C’era Giovanni Malagò che, in qualità di presidente onorario della Fondazione Fioravante Polito - Museo e Biblioteca del Calcio “Andrea Fortunato” -, si è anche sciroppato due giri di cyclette al fianco del dottor Roberto Viceconti, medico della Gelbison (squadra dilettantistica del salernitano) come test di una simbolica visita cardiologica per sensibilizzare su un argomento così delicato come la salute nello sport. Tradotto: la necessità di sottoporsi a tutti gli esami medici - compresi i test ematici e cardiaci, spesso sottovalutati - prima di cominciare a praticare un’attività sportiva qualsiasi. E il Premio Andrea Fortunato - Lo Sport è Vita, giunto alla sedicesima edizione e per l’occasione dedicato al grande Igor Protti, non poteva non essere assegnato innanzitutto all’ex presidente del Coni, che ha sostenuto l’iniziativa legata al Passaporto Ematico fin dal primo giorno. Ma il riconoscimento è andato anche ad altre illustri personalità del mondo dello sport e non solo.
Dal Principe ad Andrea, sempre con noi
Tra gli altri, c’era Giuseppe Giannini, che oggi gestisce un’Academy ma che da neo testimonial del Passaporto Ematico saprà diffondere il messaggio come si conviene.
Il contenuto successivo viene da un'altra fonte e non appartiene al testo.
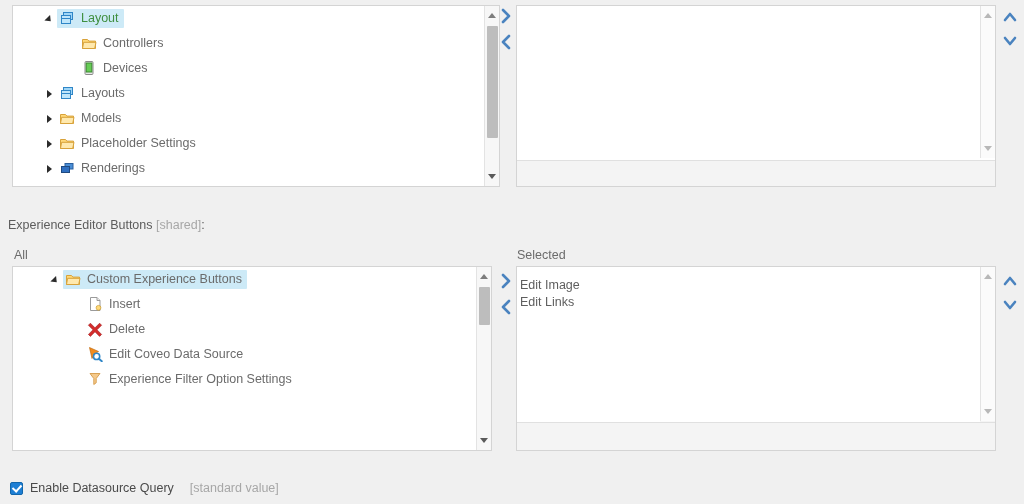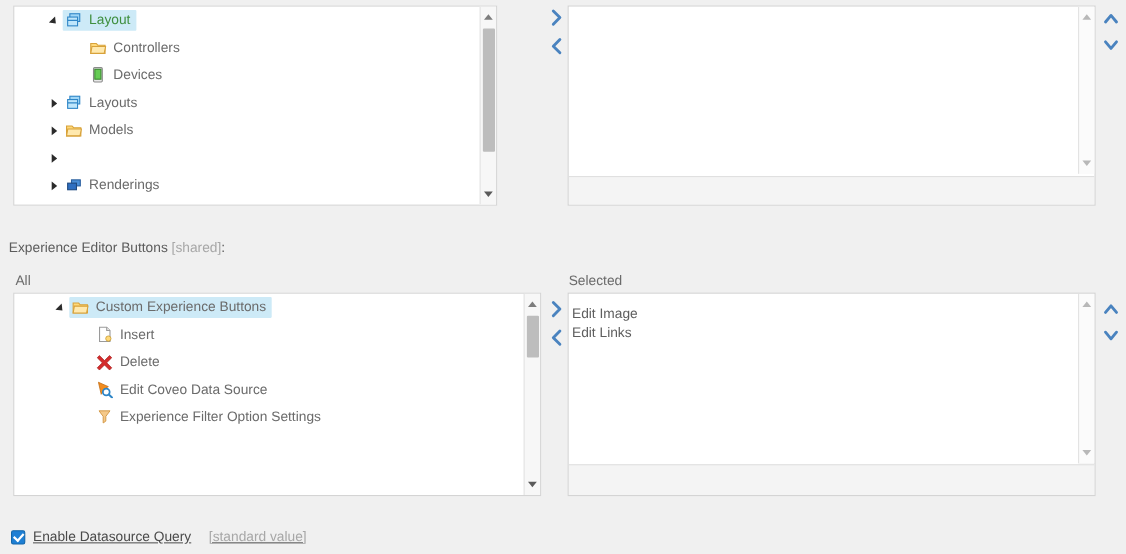"Layout" div.panel { width: 440px -> 488px }
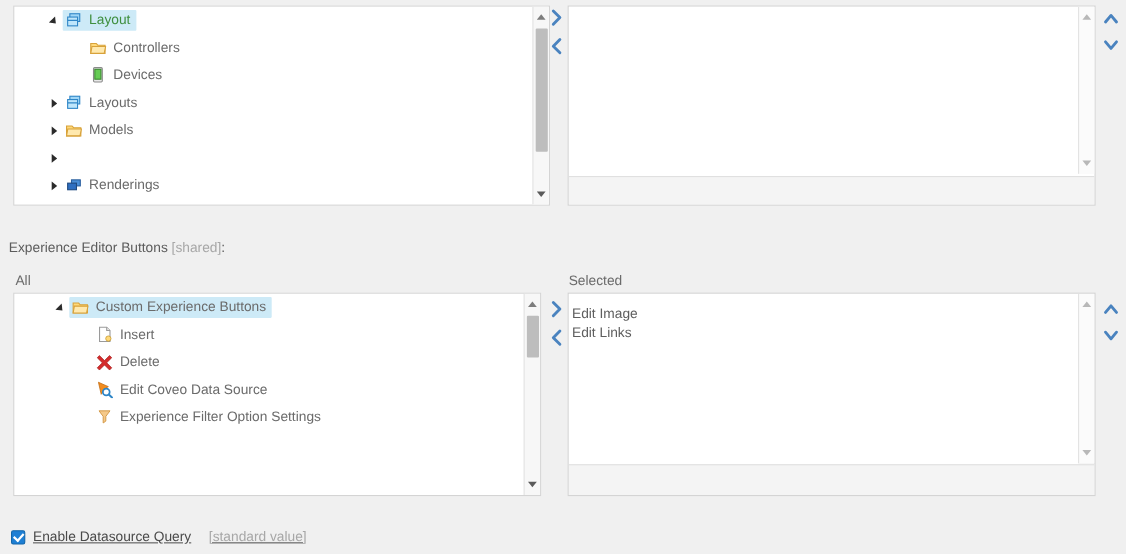"Placeholder Settings" span.node { html: none -> <span> <svg> <path></path> <path></path> </svg> <span>Placeholder Settings</span> </span> }
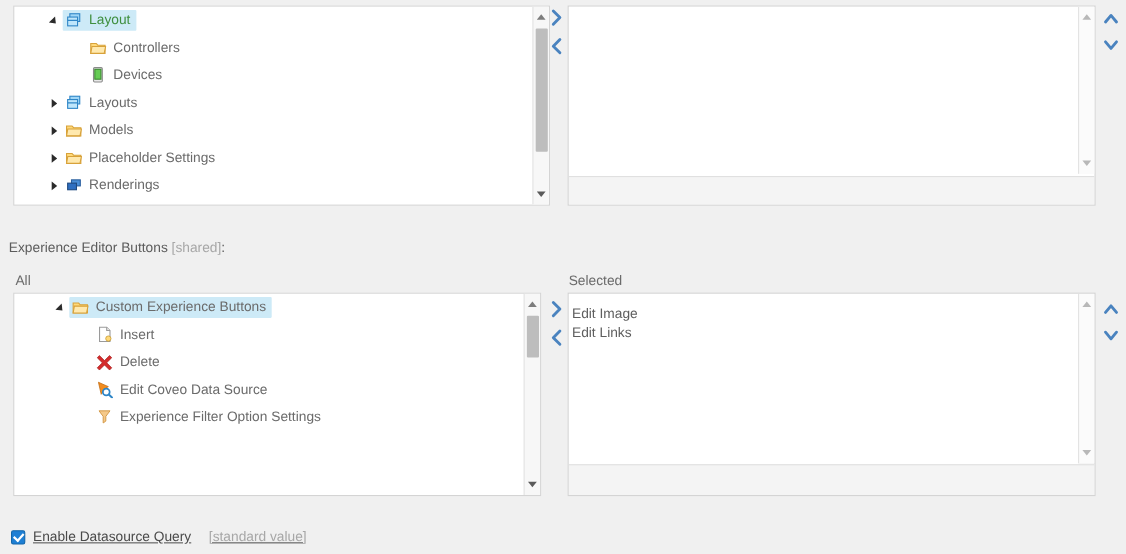"Enable Datasource Query" .check-row { text-decoration: underline -> none }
Testimonial giallorossi come Claudio Ranieri, pronto a ospitare la delegazione della Fondazione a Trigoria per fare la sua parte. E c’erano, anche, il tecnico Roberto D’Aversa, l’avvocato Mauro Balata (già presidente della Lega Serie B), Francesco Dini presidente della Cremonese, Francesco Franchi (figlio del mitico presidente Artemio), il dottor Vincenzo Santoriello (medico sociale della nostra Under 21) più alcuni rappresentanti del mondo della medicina inclusi i dottori che in prima linea effettuano i test del caso, coordinati dal referente scientifico della Fondazione Polito, il dottor Giuseppe Ventre. Tutti riuniti al centro ricerche della Neuromed di Pozzilli (Isernia) per la presentazione del Passaporto Ematico, strumento imprescindibile per chiunque pratichi sport, dai bimbi agli atleti. E c’era, immanente, a guardare tutti da lassù il buon Andrea Fortunato, sconfitto dalla leucemia nel pieno della sua esplosione con la maglia della Juve, ma da quel tristissimo giorno del 1994 rimasto nella memoria collettiva.
Nel ricordo di Morosini, Imbriani…
La Fondazione Neuromed, con il presidente Mario Pietracupa (anche Coordinatore Regionale Lilt Molise) in prima fila, ha ospitato lo storico evento cui hanno partecipato anche esponenti del mondo della comunicazione, chiamati a veicolare l’importanza dell’adozione del Passaporto Ematico, un documento sanitario (per ora cartaceo, presto digitale) utilizzato nella medicina dello sport (se necessario, con l’ausilio della telemedicina) per monitorare lo stato di salute della persona e valutare come l’organismo reagisce all’attività fisica. In questo modo, raccogliendo regolarmente i valori, è possibile individuare l’esistenza o meno di anomalie, eventualmente foriere di patologie da non sottovalutare. Sicurezza e prevenzione: il binomio procede di pari passo nel ricordo di chi non c’è più, ma che resta nella memoria attraverso il lavoro quotidiano della Fondazione Polito: Fortunato, appunto, ma anche Flavio Falzetti, Carmelo Imbriani, Piermario Morosini, Raffaele Pisano, Vicente Feola. Da Santa Maria di Castellabate (Salerno) alla fama nazionale e internazionale, interrotta sul più bello per colpa di un destino malvagio.
La storia biologica dell’individuo
“Oggi è una giornata importantissima per la tutela della salute nello sport. Troppe tragedie si sono verificate, perciò il Passaporto Ematico deve essere finalmente regolamentato”, ha spiegato Davide Polito, presidente dell’omonima Fondazione, che assieme ai presenti ha firmato i protocolli di adesione. Il Passaporto Ematico, benintesi, non è ancora legge, ma c’è chi non esclude che possa diventarlo. “Si tratta di un modello sistematico di raccolta, monitoraggio e interpretazione dei dati ematici di una persona. Un profilo costruito nel tempo, dinamico, una specie di storia biologica del singolo individuo”, ha detto il dottor Fulvio Alonso, Direttore Sanitario Neuromed. E poi, in coda, la consegna dei premi nel ricordo di Andrea Fortunato. La tutela della salute degli atleti, dei cittadini in senso lato: di lì non si scappa.